**What this exercise asks**
1/ In two sentences, summarize the passage on upstaging in stage T1 renal cell carcinoma.
2/ In the passage on upstaging in stage T1 renal cell carcinoma, translate this sentence into Spanish: "Pathological upstaging means that after surgery, the cancer is found to be more advanced than imaging suggested before surgery."
3/ Write a continuation of the passage on upstaging in stage T1 renal cell carcinoma, beginning after its last sentence.

**Excerpted passage**
=== Begin Enclosure ===

What factors predict pathological upstaging in clinical stage T1 renal cell carcinoma?
Pathological upstaging means that after surgery, the cancer is found to be more advanced than imaging suggested before surgery. For clinical stage T1 renal cell carcinoma (RCC), this happens in about 5-20% of cases. Knowing which factors increase the risk of upstaging can help doctors and patients plan treatment more accurately.
What the research says
A large systematic review of 17 studies (nearly 25,000 patients) found that the overall rate of pathological upstaging to pT3a was 7.46% 5. Independent risk factors included male gender (odds ratio [OR] 1.07), older age (OR 1.03 per year), higher body mass index (OR 1.02), clinical stage T1b (tumor size 4-7 cm; OR 5.87), presence of clinical symptoms (OR 1.99), a RENAL nephrometry score of 7-9 (OR 2.48), necrosis on imaging (OR 2.35), irregular tumor margins (OR 2.87), and hilus involvement (OR 2.13) 5.
Other studies confirm similar findings. A 2023 study of 289 patients reported that higher platelet-lymphocyte ratio (PLR), higher AST/ALT ratio (De Ritis ratio), higher Fuhrman grade, and clear cell subtype were also significant predictors 9. A 2024 study of 159 patients found that larger tumor size, higher RENAL score, higher systemic immune-inflammation index (SII), and greater peritumoral fatty tissue thickness were associated with upstaging 10. Another study of 1,376 patients identified age, clinical symptoms, tumor size, Fuhrman grade, tumor necrosis, and irregular tumor edges as predictors, and built nomograms to estimate individual risk 11.

=== End Enclosure ===

**Exercise data**

=== Begin Enclosure ===

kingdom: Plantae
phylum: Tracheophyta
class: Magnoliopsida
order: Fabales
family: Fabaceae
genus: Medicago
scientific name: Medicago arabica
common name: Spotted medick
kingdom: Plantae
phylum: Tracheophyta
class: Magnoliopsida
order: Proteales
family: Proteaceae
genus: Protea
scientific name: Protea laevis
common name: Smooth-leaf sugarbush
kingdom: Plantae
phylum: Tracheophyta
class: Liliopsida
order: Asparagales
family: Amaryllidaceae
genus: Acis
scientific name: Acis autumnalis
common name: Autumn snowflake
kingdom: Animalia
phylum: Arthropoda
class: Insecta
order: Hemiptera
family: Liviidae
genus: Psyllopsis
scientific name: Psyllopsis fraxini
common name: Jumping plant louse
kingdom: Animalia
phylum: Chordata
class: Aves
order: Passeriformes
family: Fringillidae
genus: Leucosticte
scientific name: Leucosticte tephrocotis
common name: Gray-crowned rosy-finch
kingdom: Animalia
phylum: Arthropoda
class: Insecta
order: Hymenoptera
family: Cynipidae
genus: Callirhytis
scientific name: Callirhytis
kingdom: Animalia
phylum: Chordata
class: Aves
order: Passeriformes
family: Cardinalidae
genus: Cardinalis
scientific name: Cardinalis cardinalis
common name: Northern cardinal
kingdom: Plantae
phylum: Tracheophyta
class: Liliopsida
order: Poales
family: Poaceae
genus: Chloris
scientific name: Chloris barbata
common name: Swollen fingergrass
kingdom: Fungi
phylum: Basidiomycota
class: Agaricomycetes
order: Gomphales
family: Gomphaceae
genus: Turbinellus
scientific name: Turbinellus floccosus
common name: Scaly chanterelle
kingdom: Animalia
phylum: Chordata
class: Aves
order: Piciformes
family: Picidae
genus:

=== End Enclosure ===

**Task results**
1/ Pathological upstaging, where surgery shows clinical stage T1 renal cell carcinoma to be more advanced than imaging suggested, occurs in about 5-20% of cases, and a review of 17 studies put the rate of upstaging to pT3a at 7.46%. Risk factors reported across studies include male gender, older age, higher body mass index, stage T1b, clinical symptoms, higher RENAL score, necrosis, irregular margins, hilus involvement, and higher Fuhrman grade, with some studies adding blood-based markers and peritumoral fat thickness.

2/ La reclasificación patológica a un estadio superior significa que, después de la cirugía, se comprueba que el cáncer está más avanzado de lo que indicaban las pruebas de imagen antes de la cirugía.

3/
These factors can be grouped into patient characteristics (age, sex, BMI), tumor features on imaging (size, margins, necrosis, RENAL score), and lab values (PLR, SII, De Ritis ratio). Upstaging is important because it is linked to worse outcomes: one study found that 5-year recurrence-free survival was 73.3% in upstaged patients versus 91.1% in those who were not upstaged 11.
What to ask your doctor
- Based on my tumor size, RENAL score, and imaging features, what is my estimated risk of pathological upstaging?
- Should any additional blood tests (like PLR, SII, or De Ritis ratio) be done before surgery to refine the risk assessment?
- If upstaging is found after surgery, how would that change my follow-up plan or need for additional treatment?
- Are there any nomograms or prediction tools you can use to estimate my individual risk of upstaging?
This question is drawn from common patient questions about this topic and answered using cited medical research. We do not provide individualized advice.